Bouncing higher and higher on a trampoline, Breanna Bond reached out, touched her toes and flashed her mother a grin almost as wide as her outstretched arms.
The midair move marked another fitness milestone for the 10-year-old Clovis girl, who seven months ago weighed 186 pounds and was so out of shape she struggled when stooping to tie a shoe.
More than 50 pounds lighter and limber, Breanna showed off her trampoline skills on a recent afternoon. "Look, I'm going to do a flip," she said, turning upside down and landing on her feet.
"She just inspires me every day," Breanna's mother, Heidi Bond, said of her daughter's efforts.
In the central San Joaquin Valley, where more than 40% of fifth-, seventh- and ninth-graders are overweight or obese, it's easy to overlook the children who have toned up and slimmed down. But they're proof that childhood obesity can be beat, and they have lessons to share.
The formula the children have followed to become healthy and fit -- eating smaller portions and exercising more -- has long been proven to work. But no child would be overweight if living by those two principles were simple or easy, nutrition experts say. Children and their parents say bluntly that losing weight is tough. In the end, though, the struggle produces healthier children, making the calorie counting worth it, they say.
Alexander Flores, 16, of Fresno, has dropped almost 30 pounds off his 5-foot, 9-inch frame in the past few months, going from 209 pounds to 180 pounds. "When he weighs himself, he's ecstatic," said Alexander's mother, Melissa Flores.
Alexander works out every day, lifting weights and exercising, she said. He also has stopped eating late at night, and he eats smaller portions.
But in the beginning, it was hard to motivate her son, Flores said. It wasn't until his doctor warned him he was at risk for health problems that he began pushing himself, she said.
Alexander's not alone: Health experts say they are seeing children with weight-caused problems, such as diabetes, cardiovascular disease and joint problems usually seen only in adults.
Flores also has made changes to help Alexander. She added more whole grains, fruits and vegetables to the family diet. Luckily, Alexander seldom drank sodas or snacked on candy and chips, she said, but now he drinks fat-free milk. "The kids love it," she said. "To them, there's no difference."
Doing it together
Losing weight is a family affair, everyone agrees.
Some parents want to put overweight children on diets, but that doesn't work, said Tina Canales, a registered dietitian at the Clinica Sierra Vista office of the Women Infants and Children nutrition program. "It has to be the whole family eating healthier and exercising."
When city of Fresno Parks and Recreation enrolled 10- to 13-year-olds in a free six-week Healthy Lifestyles Fitness Program this summer, parent attendance at a twice-a-week nutrition class was mandatory.

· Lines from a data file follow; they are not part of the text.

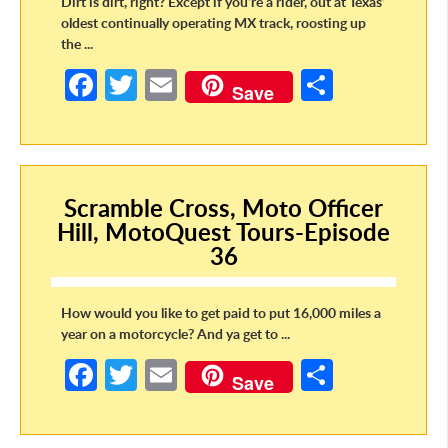
Dirt is dirt, right? Except if you’re a rider, out at Texas’
oldest continually operating MX track, roosting up
the ...
Fa
T
E
S
Save
ce
w
m
h
b
itt
ail
ar
o
er
e
Scramble Cross, Moto Officer
o
Hill, MotoQuest Tours-Episode
k
36
How would you like to get paid to put 16,000 miles a
year on a motorcycle? And ya get to ...
Fa
T
E
S
Save
ce
w
m
h
b
itt
ail
ar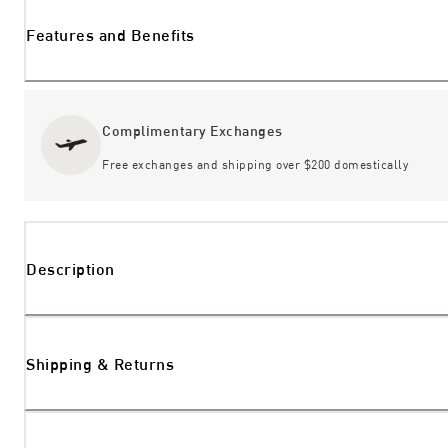
Features and Benefits
Complimentary Exchanges
Free exchanges and shipping over $200 domestically
Description
Shipping & Returns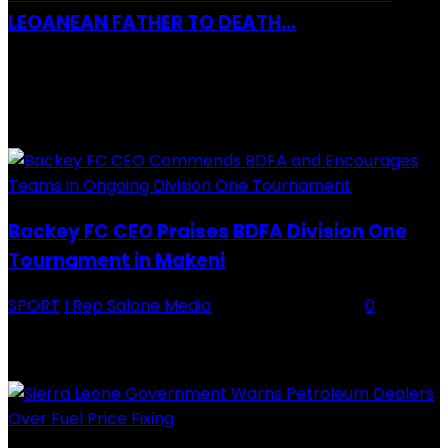
LEOANEAN FATHER TO DEATH...
28 July 2019
RECENTLY ADDED
Backey FC CEO Praises BDFA Division One
Tournament in Makeni
SPORT
I Rep Salone Media
-
16 February 2026
0
Backey FC CEO Commends BDFA and Encourages Teams in Ongoing
Division One Tournament Introduction The Chief Executive Officer of
Backey FC, Abubabarr Camara, has publicly congratulated...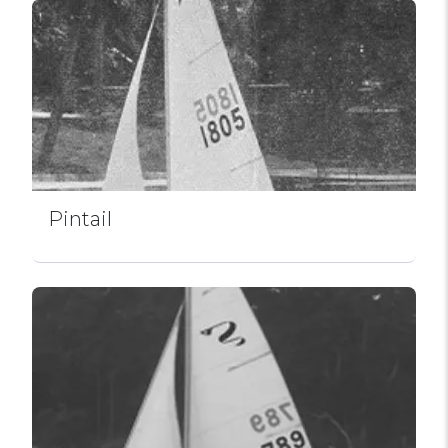
Pintail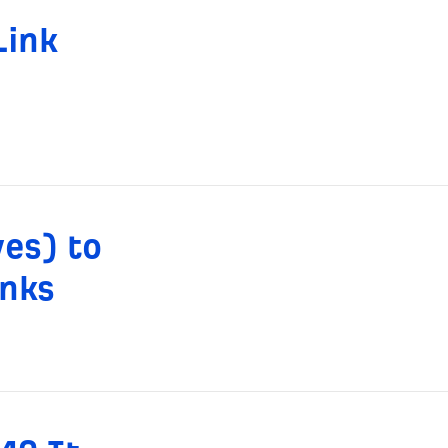
Link
es) to
inks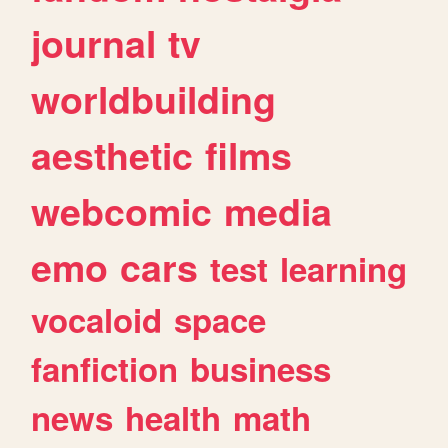
journal
tv
worldbuilding
aesthetic
films
webcomic
media
emo
cars
test
learning
vocaloid
space
fanfiction
business
news
health
math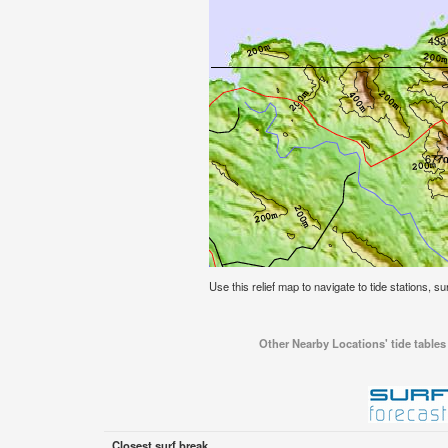
Use this relief map to navigate to tide stations, s
Other Nearby Locations' tide tables
Closest surf break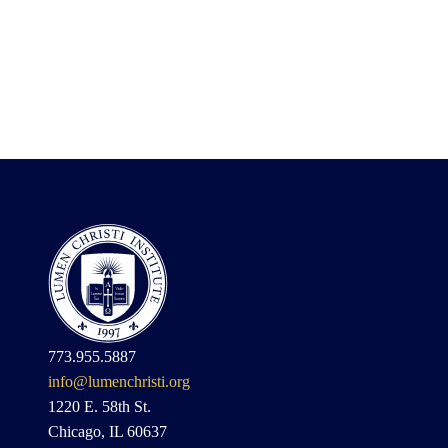
773.955.5887
info@lumenchristi.org
1220 E. 58th St.
Chicago, IL 60637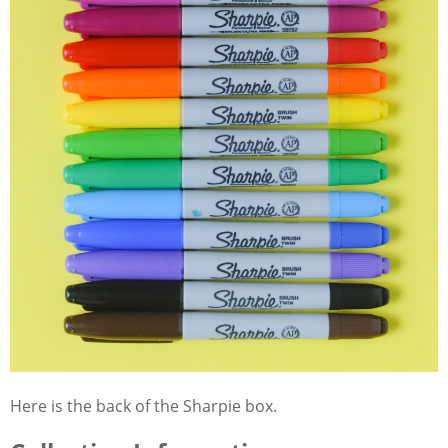
Here is the back of the Sharpie box.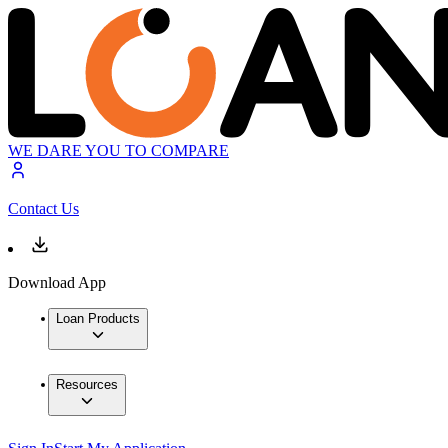
WE DARE YOU TO COMPARE
Contact Us
Download App
Loan Products
Resources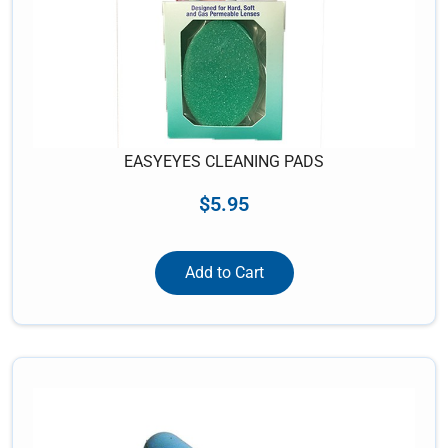
EASYEYES CLEANING PADS
$
5.95
Add to Cart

That made a difference, said Sara Bosse, senior program manager for the University of California CalFresh nutrition education program, which partners with the city to run the summer camp. "You'll have parents with weak moments not wanting to employ what they've learned, and children are going to have weak moments, but they end up encouraging each other."
Julie and Jeff Pittenger began cooking more at their Fresno home when son Jared, 10, attended the fitness camp this summer. It paid off: Jared, at 5 feet, 7 inches, weighed almost 211 pounds when the six-week camp started and ended the camp weighing 202 pounds. Dietitians say a weight loss of between 1 and 3 pounds per month is considered a healthy pace for an overweight child.